• _Available data_
******************************

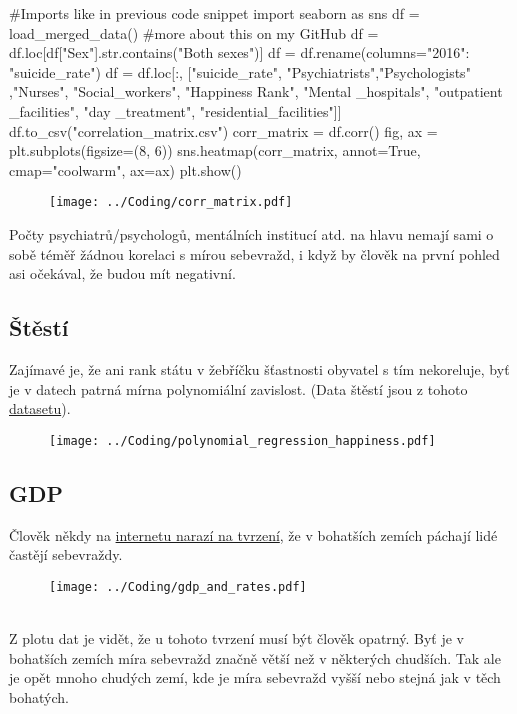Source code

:\documentclass[12pt]{article}
\begin{document}
\begin{python}
#Imports like in previous code snippet
import seaborn as sns
df = load_merged_data() #more about this on my GitHub
df = df.loc[df["Sex"].str.contains("Both sexes")]
df = df.rename(columns={"2016": "suicide_rate"})
df = df.loc[:, ["suicide_rate", "Psychiatrists","Psychologists" ,"Nurses", "Social_workers", "Happiness Rank", "Mental _hospitals", "outpatient _facilities", "day _treatment", "residential_facilities"]]
df.to_csv("correlation_matrix.csv")
corr_matrix = df.corr()
fig, ax = plt.subplots(figsize=(8, 6))
sns.heatmap(corr_matrix, annot=True, cmap="coolwarm", ax=ax)
plt.show()
\end{python}
\newpage
\begin{figure}[hbt]
  \centering
  \texttt{[image: ../Coding/corr\_matrix.pdf]}
  \label{fig:plot}
\end{figure}

Počty psychiatrů/psychologů, mentálních institucí atd. na hlavu nemají sami o sobě téměř žádnou korelaci s mírou sebevražd, i když by člověk na první pohled asi očekával, že budou mít negativní. 
\subsection{Štěstí}
Zajímavé je, že ani rank státu v žebříčku šťastnosti obyvatel s tím nekoreluje, byť je v datech patrná mírna polynomiální zavislost. (Data štěstí jsou z tohoto \href{https://www.kaggle.com/datasets/unsdsn/world-happiness}{datasetu}). 

\begin{figure}[hbt]
  \centering
  \texttt{[image: ../Coding/polynomial\_regression\_happiness.pdf]}
  \label{fig:plot}
\end{figure}

\subsection{GDP} Člověk někdy na \href{https://www.youtube.com/watch?v=brEU5j4IsxU}{internetu narazí na tvrzení}, že v bohatších zemích páchají lidé častějí sebevraždy.
\begin{figure}[hbt]
  \centering
  \texttt{[image: ../Coding/gdp\_and\_rates.pdf]}
  \label{fig:plot}
\end{figure} \\
Z plotu dat je vidět, že u tohoto tvrzení musí být člověk opatrný. Byť je v bohatších zemích míra sebevražd značně větší než v některých chudších. Tak ale je opět mnoho chudých zemí, kde je míra sebevražd vyšší nebo stejná jak v těch bohatých.
\end{document}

******************************

• _What is expected_
Please give all of the material again, exactly, without the images.

• _Output below_
Source code

:\documentclass[12pt]{article}
\begin{document}
\begin{python}
#Imports like in previous code snippet
import seaborn as sns
df = load_merged_data() #more about this on my GitHub
df = df.loc[df["Sex"].str.contains("Both sexes")]
df = df.rename(columns={"2016": "suicide_rate"})
df = df.loc[:, ["suicide_rate", "Psychiatrists","Psychologists" ,"Nurses", "Social_workers", "Happiness Rank", "Mental _hospitals", "outpatient _facilities", "day _treatment", "residential_facilities"]]
df.to_csv("correlation_matrix.csv")
corr_matrix = df.corr()
fig, ax = plt.subplots(figsize=(8, 6))
sns.heatmap(corr_matrix, annot=True, cmap="coolwarm", ax=ax)
plt.show()
\end{python}
\newpage
\begin{figure}[hbt]
  \centering
  \texttt{[image: ../Coding/corr\_matrix.pdf]}
  \label{fig:plot}
\end{figure}

Počty psychiatrů/psychologů, mentálních institucí atd. na hlavu nemají sami o sobě téměř žádnou korelaci s mírou sebevražd, i když by člověk na první pohled asi očekával, že budou mít negativní. 
\subsection{Štěstí}
Zajímavé je, že ani rank státu v žebříčku šťastnosti obyvatel s tím nekoreluje, byť je v datech patrná mírna polynomiální zavislost. (Data štěstí jsou z tohoto \href{https://www.kaggle.com/datasets/unsdsn/world-happiness}{datasetu}). 

\begin{figure}[hbt]
  \centering
  \texttt{[image: ../Coding/polynomial\_regression\_happiness.pdf]}
  \label{fig:plot}
\end{figure}

\subsection{GDP} Člověk někdy na \href{https://www.youtube.com/watch?v=brEU5j4IsxU}{internetu narazí na tvrzení}, že v bohatších zemích páchají lidé častějí sebevraždy.
\begin{figure}[hbt]
  \centering
  \texttt{[image: ../Coding/gdp\_and\_rates.pdf]}
  \label{fig:plot}
\end{figure} \\
Z plotu dat je vidět, že u tohoto tvrzení musí být člověk opatrný. Byť je v bohatších zemích míra sebevražd značně větší než v některých chudších. Tak ale je opět mnoho chudých zemí, kde je míra sebevražd vyšší nebo stejná jak v těch bohatých.
\end{document}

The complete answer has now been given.